→ EXERCISE INSTRUCTIONS: Reproduce the So Percussion concert review below word for word, in full.

→ EXTRACT:
·····
So Percussion Performs in Cleveland, Wows Audience
One cactus, two mallets, three drums, four percussionists and five golden ringing tones moving in sync physically and musically produced a distinct sound unique to So Percussion, a cutting-edge, new music percussion ensemble. So Percussion performed to a sold out crowd at the Cleveland Museum of Natural History last Friday night as a part of VIVA! & Gala Around Town, the performing arts series sponsored by the Cleveland Museum of Art.
The stage was set with a mish-mosh of both traditional instruments and bric-à-brac, baffling all those who filtered in through the auditorium doors. Although dimmed lights indicated that the concert was to begin, nothing quite prepared the audience for So Percussion’s first work, in which the ensemble tapped different rhythms on various pieces of wood, producing a myriad pattern of accents in the deftly titled Music for pieces of wood (1971) by Steve Reich.
The rest of the first half of the concert consisted of a selection of works written by So Percussion member Jason Treuting, also featured on one of their albums, Amid the Noise (released in 2005). “Go” incorporated some pretty catchy motifs, all of which were further explored and altered in “the cactus version,” which made full use of a rather tall, spiny, healthy, bright green cactus stretching upward from a tan ceramic pot to the right of the stage. The sounds of the cactus’s needles being plucked were amplified and manipulated to create a range of popping and springing sounds.
·····
→ RECORDS PROVIDED:
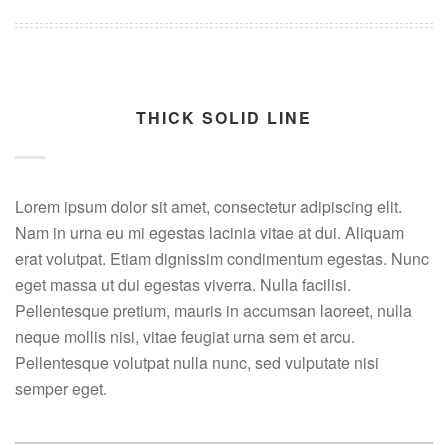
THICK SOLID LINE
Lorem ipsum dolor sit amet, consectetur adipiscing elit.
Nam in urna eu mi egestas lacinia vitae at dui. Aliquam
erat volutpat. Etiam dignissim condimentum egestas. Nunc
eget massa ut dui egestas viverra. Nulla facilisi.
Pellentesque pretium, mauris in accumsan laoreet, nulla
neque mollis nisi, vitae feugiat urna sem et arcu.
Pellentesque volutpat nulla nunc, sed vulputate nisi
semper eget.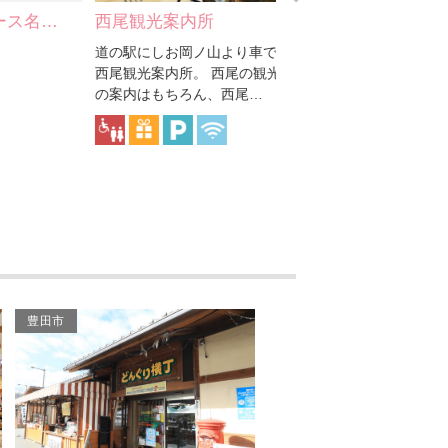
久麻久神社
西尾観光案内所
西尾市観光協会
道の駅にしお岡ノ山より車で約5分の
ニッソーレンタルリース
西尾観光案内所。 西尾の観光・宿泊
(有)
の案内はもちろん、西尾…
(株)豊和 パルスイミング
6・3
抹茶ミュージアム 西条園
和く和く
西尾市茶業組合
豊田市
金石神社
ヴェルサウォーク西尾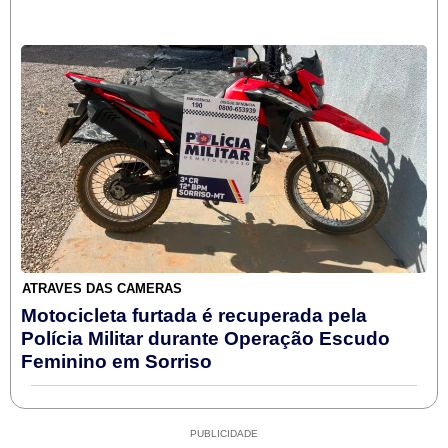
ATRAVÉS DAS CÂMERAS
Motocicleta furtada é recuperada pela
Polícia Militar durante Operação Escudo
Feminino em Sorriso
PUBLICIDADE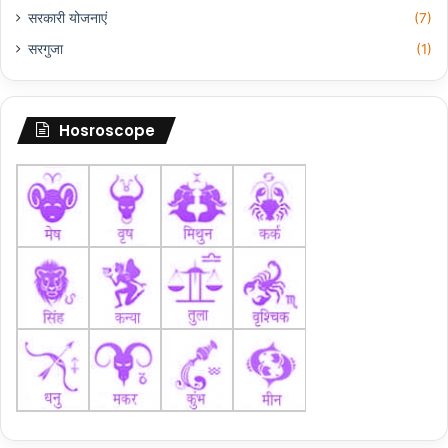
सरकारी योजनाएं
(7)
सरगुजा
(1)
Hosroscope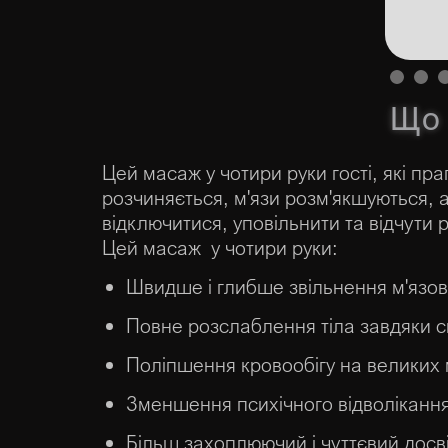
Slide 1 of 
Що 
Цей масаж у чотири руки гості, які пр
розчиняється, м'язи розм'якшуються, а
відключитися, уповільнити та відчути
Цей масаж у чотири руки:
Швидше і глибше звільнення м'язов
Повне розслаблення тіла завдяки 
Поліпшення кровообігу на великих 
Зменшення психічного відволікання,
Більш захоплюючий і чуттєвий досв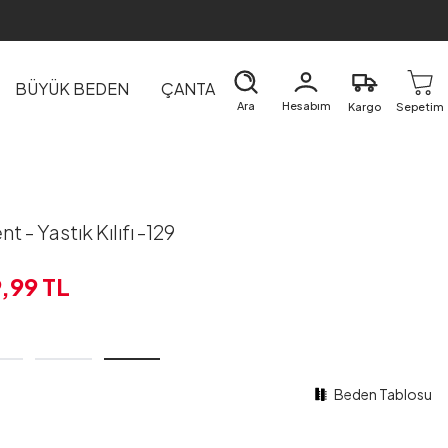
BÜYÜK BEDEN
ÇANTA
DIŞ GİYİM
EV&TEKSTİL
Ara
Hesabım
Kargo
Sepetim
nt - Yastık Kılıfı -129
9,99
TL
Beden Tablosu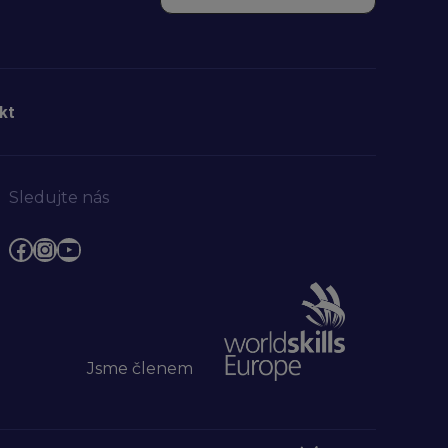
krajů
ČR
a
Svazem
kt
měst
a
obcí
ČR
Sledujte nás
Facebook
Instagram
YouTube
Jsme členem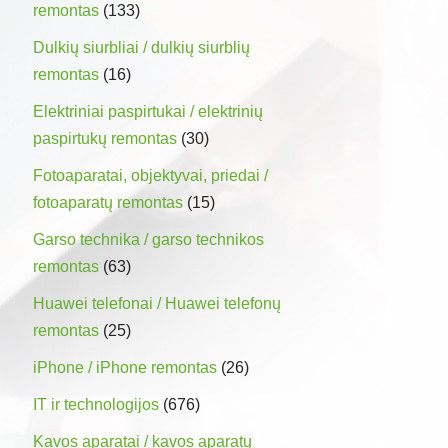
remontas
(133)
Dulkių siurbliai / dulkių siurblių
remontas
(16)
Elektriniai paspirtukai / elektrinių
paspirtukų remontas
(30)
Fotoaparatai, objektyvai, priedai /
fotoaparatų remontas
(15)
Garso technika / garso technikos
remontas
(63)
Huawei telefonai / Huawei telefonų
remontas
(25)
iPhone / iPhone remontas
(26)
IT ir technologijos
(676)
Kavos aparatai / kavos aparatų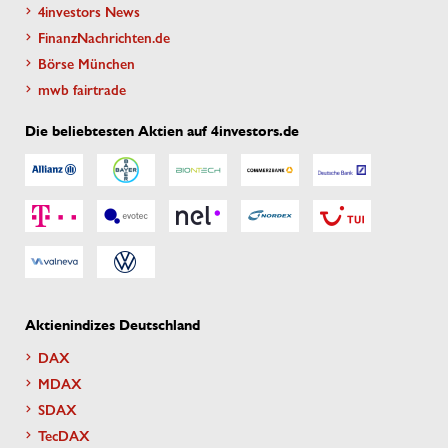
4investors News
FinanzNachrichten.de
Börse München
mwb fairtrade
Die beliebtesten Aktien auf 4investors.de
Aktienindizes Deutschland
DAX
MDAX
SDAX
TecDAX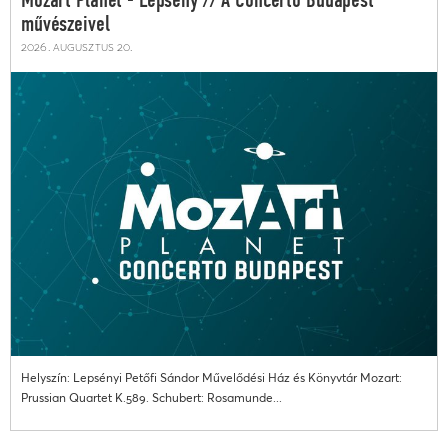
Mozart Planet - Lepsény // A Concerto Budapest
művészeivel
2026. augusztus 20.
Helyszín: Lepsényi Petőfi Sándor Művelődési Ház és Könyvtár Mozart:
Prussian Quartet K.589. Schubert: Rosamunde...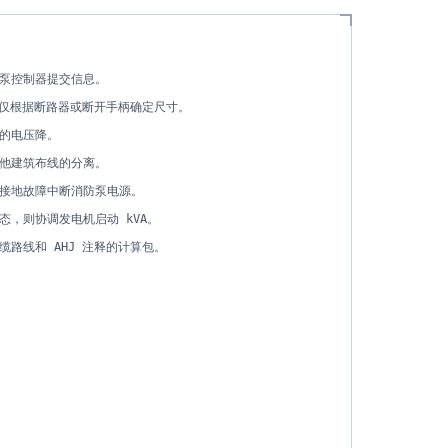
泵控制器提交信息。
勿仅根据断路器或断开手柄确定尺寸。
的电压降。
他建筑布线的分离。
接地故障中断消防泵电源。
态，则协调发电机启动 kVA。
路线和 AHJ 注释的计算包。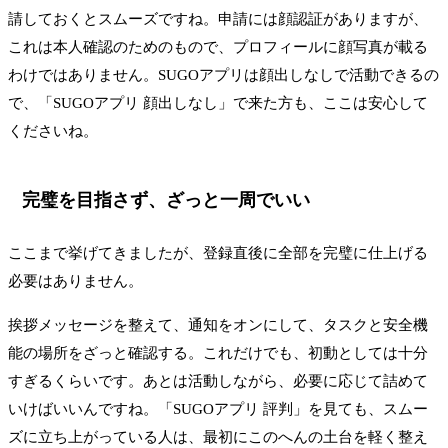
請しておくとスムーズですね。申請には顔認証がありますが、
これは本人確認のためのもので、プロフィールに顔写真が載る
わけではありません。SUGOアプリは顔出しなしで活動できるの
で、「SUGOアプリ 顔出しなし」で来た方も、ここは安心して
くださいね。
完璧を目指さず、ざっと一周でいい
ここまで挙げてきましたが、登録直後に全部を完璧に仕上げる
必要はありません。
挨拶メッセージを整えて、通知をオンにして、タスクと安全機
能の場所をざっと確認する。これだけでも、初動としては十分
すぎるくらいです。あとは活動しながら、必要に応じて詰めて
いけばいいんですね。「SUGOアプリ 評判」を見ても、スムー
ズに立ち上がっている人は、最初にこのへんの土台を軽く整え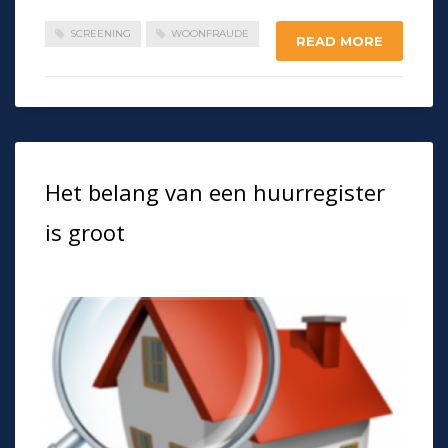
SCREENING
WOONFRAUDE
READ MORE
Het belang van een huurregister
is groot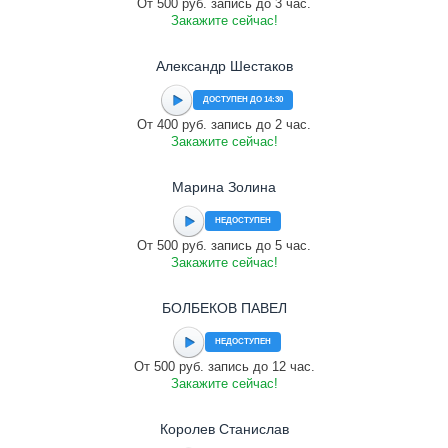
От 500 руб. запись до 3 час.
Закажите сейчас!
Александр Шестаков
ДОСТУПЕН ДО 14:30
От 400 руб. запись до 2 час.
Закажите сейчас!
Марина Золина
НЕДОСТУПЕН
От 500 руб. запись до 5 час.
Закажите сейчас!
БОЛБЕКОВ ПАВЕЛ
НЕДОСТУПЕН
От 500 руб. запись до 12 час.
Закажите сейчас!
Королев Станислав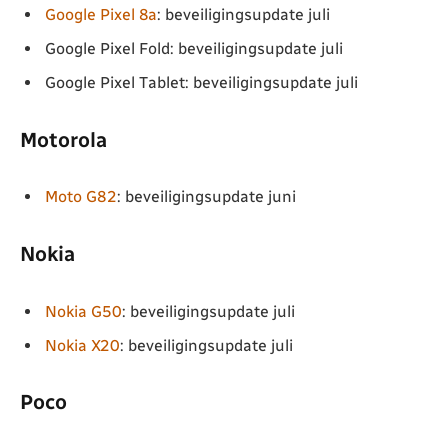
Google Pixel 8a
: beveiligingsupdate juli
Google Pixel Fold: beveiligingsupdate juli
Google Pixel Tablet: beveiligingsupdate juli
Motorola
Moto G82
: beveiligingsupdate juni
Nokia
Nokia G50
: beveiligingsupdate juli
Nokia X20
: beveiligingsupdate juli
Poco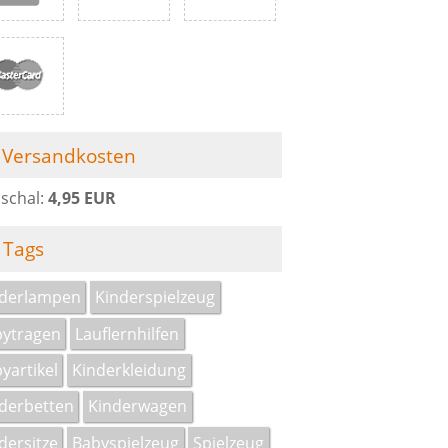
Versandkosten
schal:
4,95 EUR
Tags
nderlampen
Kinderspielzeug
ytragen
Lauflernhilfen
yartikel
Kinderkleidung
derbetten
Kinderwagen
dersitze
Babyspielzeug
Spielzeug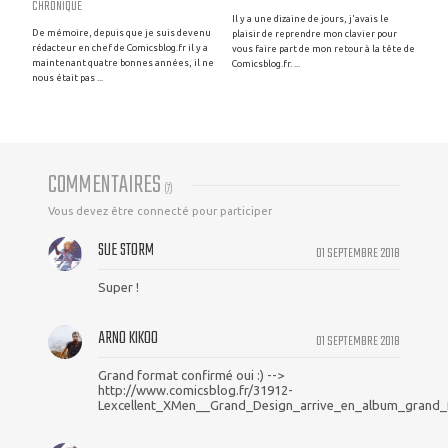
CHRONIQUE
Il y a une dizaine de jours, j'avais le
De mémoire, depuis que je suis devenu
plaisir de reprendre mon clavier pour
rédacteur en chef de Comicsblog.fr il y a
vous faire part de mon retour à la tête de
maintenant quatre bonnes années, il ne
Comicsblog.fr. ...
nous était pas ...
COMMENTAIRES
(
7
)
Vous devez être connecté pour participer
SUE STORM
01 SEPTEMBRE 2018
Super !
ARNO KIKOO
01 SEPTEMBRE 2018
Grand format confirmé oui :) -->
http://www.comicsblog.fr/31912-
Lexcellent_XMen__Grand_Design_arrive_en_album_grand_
·····
→ FINAL ANSWER:
So Percussion Performs in Cleveland, Wows Audience
One cactus, two mallets, three drums, four percussionists and five golden ringing tones moving in sync physically and musically produced a distinct sound unique to So Percussion, a cutting-edge, new music percussion ensemble. So Percussion performed to a sold out crowd at the Cleveland Museum of Natural History last Friday night as a part of VIVA! & Gala Around Town, the performing arts series sponsored by the Cleveland Museum of Art.
The stage was set with a mish-mosh of both traditional instruments and bric-à-brac, baffling all those who filtered in through the auditorium doors. Although dimmed lights indicated that the concert was to begin, nothing quite prepared the audience for So Percussion’s first work, in which the ensemble tapped different rhythms on various pieces of wood, producing a myriad pattern of accents in the deftly titled Music for pieces of wood (1971) by Steve Reich.
The rest of the first half of the concert consisted of a selection of works written by So Percussion member Jason Treuting, also featured on one of their albums, Amid the Noise (released in 2005). “Go” incorporated some pretty catchy motifs, all of which were further explored and altered in “the cactus version,” which made full use of a rather tall, spiny, healthy, bright green cactus stretching upward from a tan ceramic pot to the right of the stage. The sounds of the cactus’s needles being plucked were amplified and manipulated to create a range of popping and springing sounds.